Mobike recently raised $600 million in new funding from investors including Tencent, TPG and Sequoia. Neil Shen, the managing partner of Sequoia Capital China, told CNBC his firm is optimistic about the company in part because of the flexibility it provides customers.
“Bike sharing allows users to park their bikes anywhere they want, unlike previous city-bikes where riders had to look for designated dock stations,” Shen said. “The ability to use a bike whenever and wherever without having to worry about losing or maintaining the bike offers great flexibility that cannot be imitated with public transit options.”
Not to be outdone, Ofo recently announced its own mega round of $700 million in new funding, from a group of investors that included Alibaba, Chinese ride-hailing company Didi Chuxing and DST Global.
Jeffrey Towson, a professor at Peking University, says that the uptake for these services is significant and appears stable. He does highlight areas of potential caution, though, including the fact that there are no real barriers to entry in this market. He says that could limit the long-term profitability of the companies.
“It’s still a very good business, but doesn’t have the awesome economics of Didi, Uber, and Airbnb,” Towson said. “Of course, these are still early days and their business model is still changing. Many of the most successful businesses such as Google and Facebook didn’t really figure out their business models until later. They were a consumer phenomenon at the beginning.”
Another concern for investors: signs of possible excess in the market, with widely circulated photos of bikes dumped in huge piles on city streets in China.
When asked by CNBC about those images, an Ofo spokesperson blamed the behavior on “different people with different agendas that sabotage the bikes” but also emphasized that it is working on solutions including smart locks and location services for its fleet.

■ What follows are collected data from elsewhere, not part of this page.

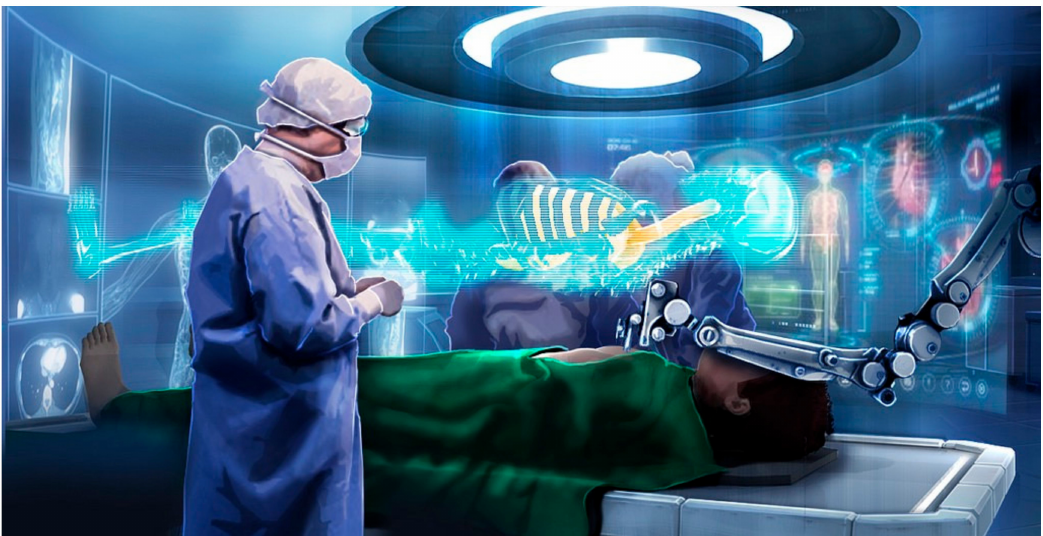
Figure 3. Replacement of a live patient by a virtual patient using MR. The risk to a live patient is reduced. The MR world, which is a simulation of the real world, can be enhanced using AI to meet the needs of the individual learner. Thus, specific learning outcomes for the adult learner can be more readily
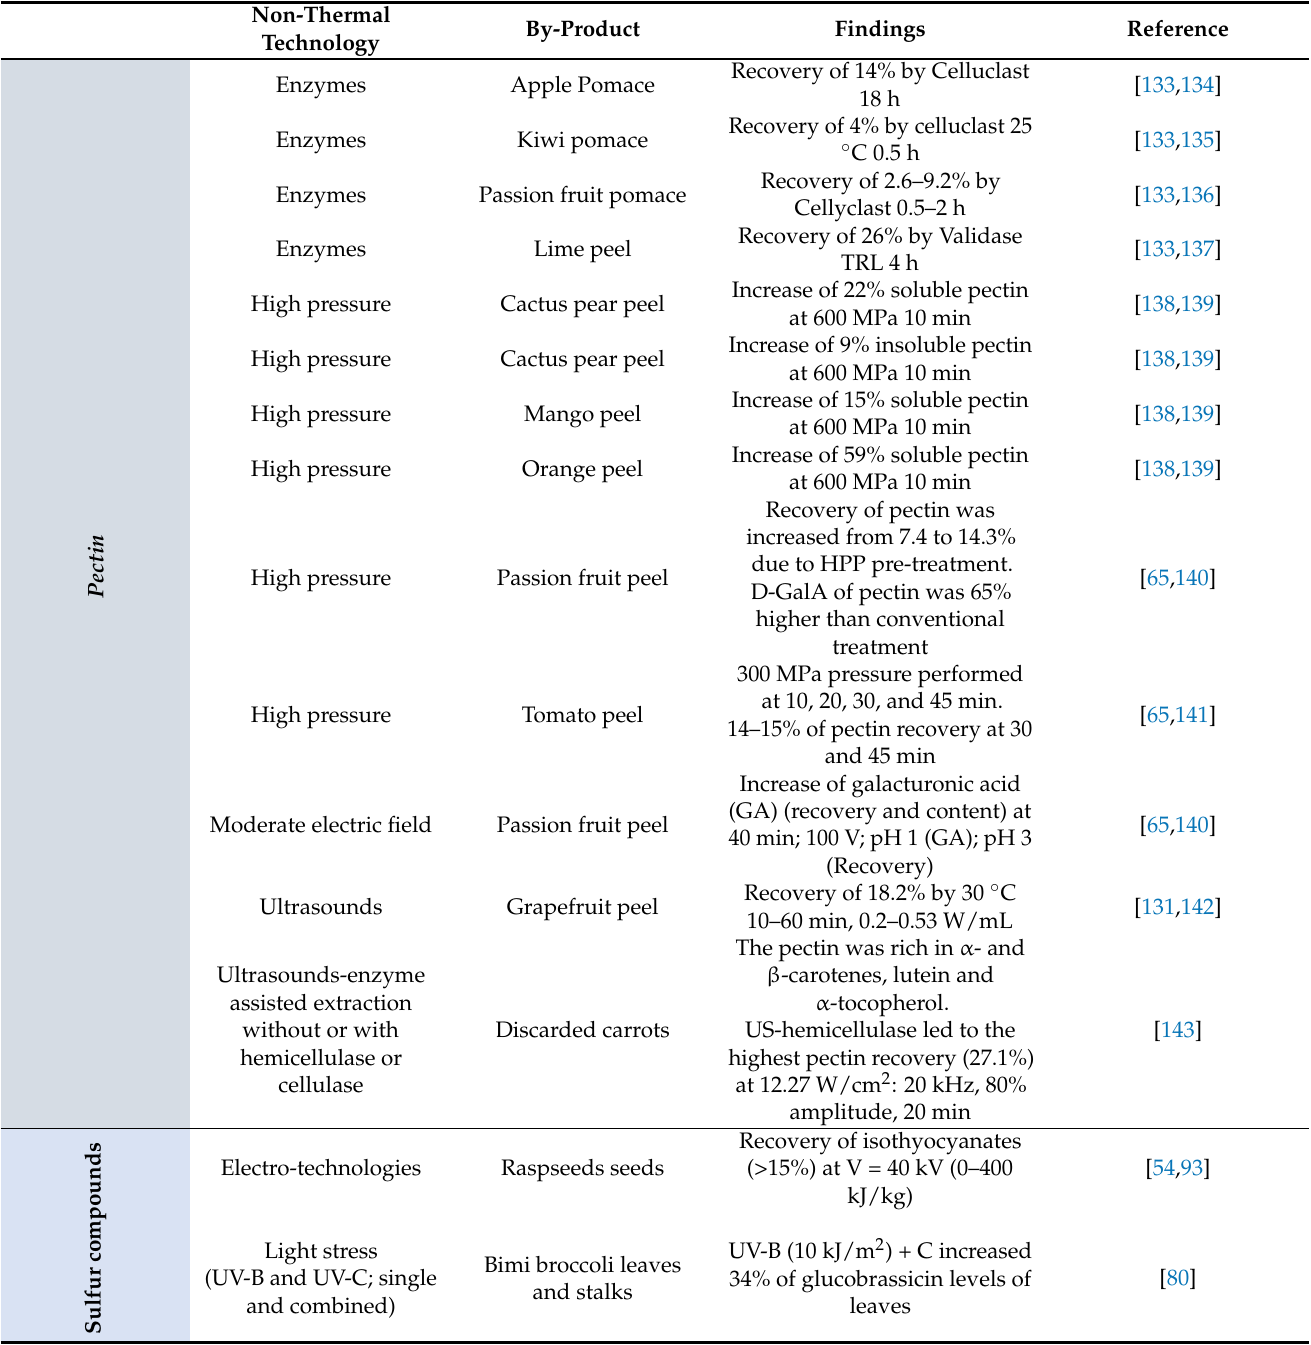
Table 3. Effect of non-thermal technologies on F&V by-products pectin and sulfur components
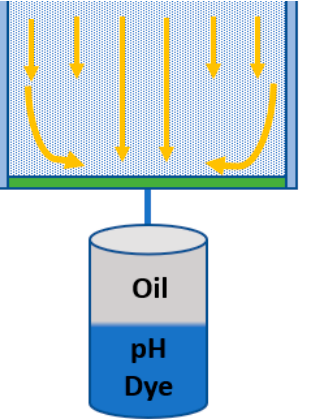
Figure 10. Estimated CO 2 front (yellow arrows) reached the bottom of the 3-dimensional (3-dim) column and flow into the sapphire cell.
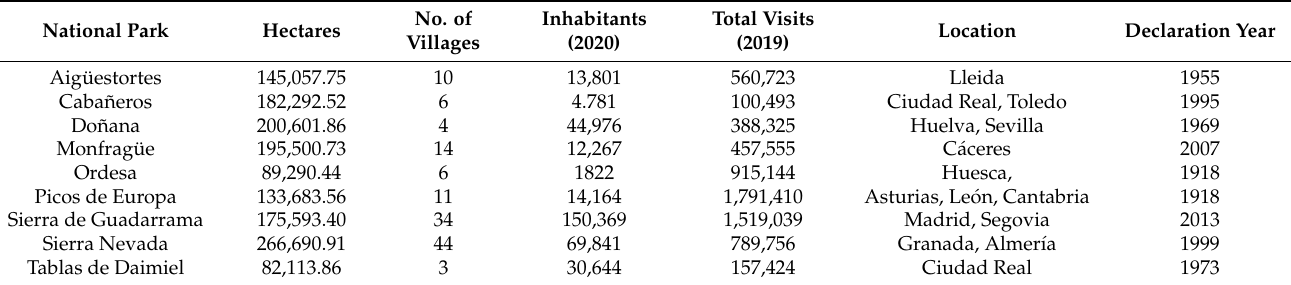
Table 1. Characteristics of the national parks under study.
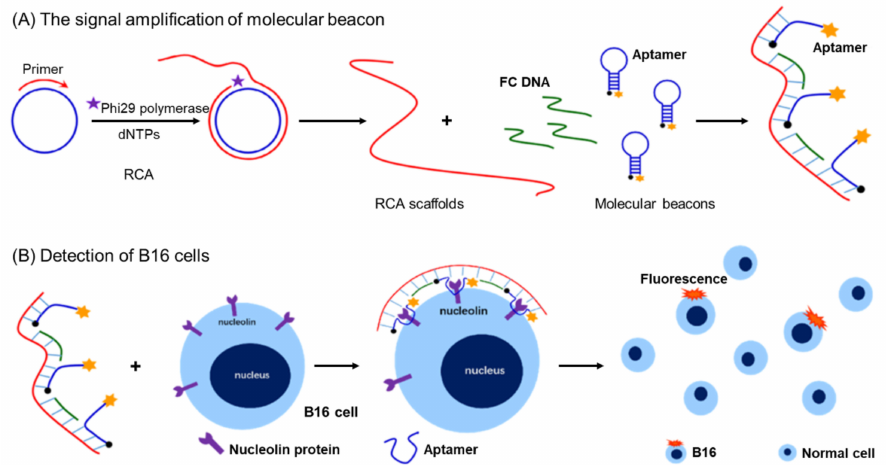
Figure 14. ( A ) Construction of a multivalent binding scaffold using the rolling circle amplification (RCA), fixed complementary (FC) DNAs, and molecular beacon-type aptamers. ( B ) Detection of B16 cells using the designed multivalent binding scaffolds. Adapted with permission from ACS Biomater. Sci. Eng. 2020, 6, 3114–3121, doi:10.1021/acsbiomaterials.0c00288. Copyright (2020) American Chemical Society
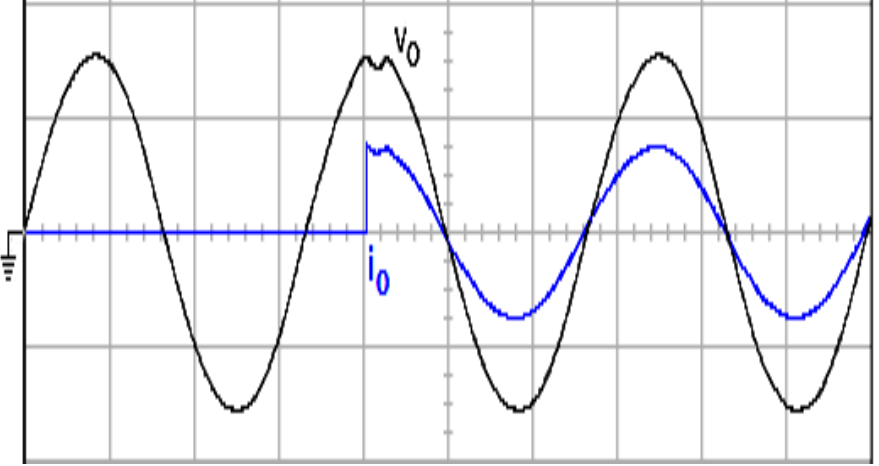
Figure 9. Experimental waveform under a step change in load for the modified control technology (100 V/div; 20 A/div; 5 ms/div).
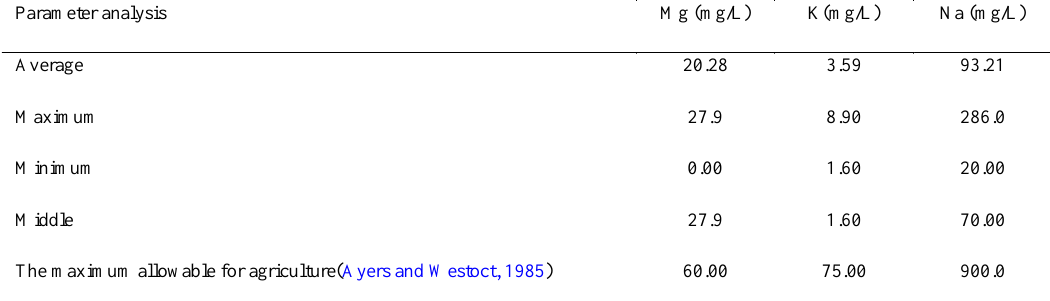
Table 5: The minimum, maximum value cations parameters of groundwater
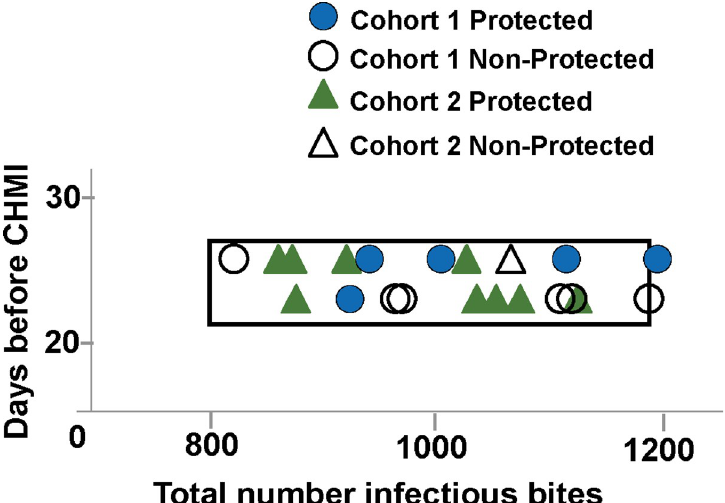
Fig 5. Comparison of total number of infectious bites and time to CHMI in Cohort 1 and Cohort 2 with the target range of infectious bites. The total number of infectious bites and days between final immunization and CHMI are compared for Cohort 1 (protected: blue circles; non-protected: open circles) and Cohort 2 (protected: green triangles; non-protected: open triangles). All Cohort 1 and Cohort 2 subjects fell within the target box except one protected subject and one non-protected subject in Cohort 1 that fell just outside the target box. The distribution of subjects in Cohort 1 and Cohort 2 showed no association of protection with total numbers of infectious bites or time (days) before CHMI.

Despite these hurdles, both companies are already eying international opportunities. Mobike has expanded to Shanghai, Japan and England and hopes to launch in the U.S., as does Ofo, which says that it has conducted trials in California. However, if and when these two Chinese companies do begin catering to American bike-sharing customers, they could face real competition
The incumbent in the U.S. bike-sharing market is Motivate, which operates bike-sharing programs in nine metro areas including New York. There, the company, which says it is profitable, runs Citi Bike, where fans rent bikes from fixed stations throughout the city. On average, there were nearly 50,000 rides per day in May. The cost is $12 for a day pass.
Competition could also come from VC-backed start-ups like LimeBike, which more closely emulates the Chinese model of dockless bike-sharing. It remains to be seen just how many local city officials and urban planners in the United States will enthusiastically embrace this model. Still, Sand Hill Road is placing bullish bets.
LimeBike has already raised $12 million, including money from Andreessen Horowitz. Jeff Jordan, a general partner at that firm, says the costs of running this new form of bike-sharing are far less than building and maintaining traditional, fixed kiosks. He also sees business opportunity in the vast amount of data such start-ups could collect about their users.
“The thing that gets really interesting is they will know your location and where you are,” Jordan said. “So if you’re about to park your bike and there are two different coffee places near you, which one do you want to go to? You begin to feel that there could be other ancillary businesses if this actually succeeds and gets high utilization.”
The next city to test LimeBike’s technology: Seattle, where the company says it expects to launch this week.